Natureza e cultura aliam-se, desde sempre, nas criações artísticas e literárias cubanas. O eminente poeta José María Heredia, no seu Oda al Niágara, clamava pelas palmeiras, entre assombrado e nostálgico: "Mas que procura em ti a minha vista ofegante com inquieto afanar? As palmeiras, ai". Nicolás Guillén, também poeta, captou nos seus poemas o ritmo mestiço das nossas gentes. Lecuona universalizou a música do carnaval cubano, manifestação popular da nossa cultura, ainda vigente. Caturla e Amadeo Roldán vestiram de gala a música de raízes populares. Benny Moré exaltou as belezas naturais de Varadero, Cienfuegos e Manzanillo e deixou-nos bonitas canções de amor. Carlos Puebla passou da "Bodeguita del Medio" para o reconhecimento internacional ao cantar a divina presença do Comandante Che Guevara. Silvio Rodrigues lançou pelo mundo o seu grito de busca do unicórnio azul, símbolo da liberdade perdida ou da mulher apaixonada, consoante a interpretação leitor.

Mas não foi só a música. Carpentier, Lezama Lima, Miguel Barnet, são nomes admirados no mundo da Literatura. Portocarrero, Lam, Flora Fong, Fabelo, Nelson Dominguez, entre outros, enchem de texturas e cores as galerias internacionais. Alicia Alonso criou uma escola Cubana de Ballet que nos prestigia.

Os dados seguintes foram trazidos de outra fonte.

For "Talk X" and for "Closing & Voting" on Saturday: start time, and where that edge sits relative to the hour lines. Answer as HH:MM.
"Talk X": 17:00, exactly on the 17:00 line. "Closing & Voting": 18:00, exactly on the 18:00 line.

Gutiérrez Alea ocupa um lugar de destaque na cinematografia internacional. Santiago Alvarez fundou uma escola de documentários cinematográficas, que impulsionou o novo estilo de documentário. E as Escolas de Arte, criadas e mantidas pela Revolução, reafirmam e garantem a continuidade do movimento cultural cubano, dando voz a novos nomes de escritores e artistas que garantirão um futuro brilhante para as artes e a literatura cubanas.

Num intenso e renovado esforço a cultura transforma-se nos bairros mais humildes e nas zonas rurais mais afastadas. Festivais de teatro, de cinema, de ballet, de guitarra, de boleros, entusiasmam especialistas interessados e um público ávido de participar nos eventos. Cuba é uma imensa festa do espírito.

Esta pequena ilha pode mostrar, orgulhosa, centros históricos declarados património da humanidade, concertos, recitais, cursos em universidades e centros docentes, de alta qualificação intelectual, jóias arquitectónicas, bailes folclóricos, pintores primitivos, trovadores e poetas populares e muitos outros atractivos. Pode mostrar, ainda, o calor solidário e generoso de um povo. É difícil visitar Cuba e sair sem um amigo, ou muitos amigos, que deixaram no visitante uma profunda recordação para além das belezas naturais da paisagem.

É a essa paisagem humana, a essa gente, a esse crepitante mundo de criação e sonhos que querem voltar os turistas que tiveram a oportunidade de penetrar nessa palpitante realidade humana.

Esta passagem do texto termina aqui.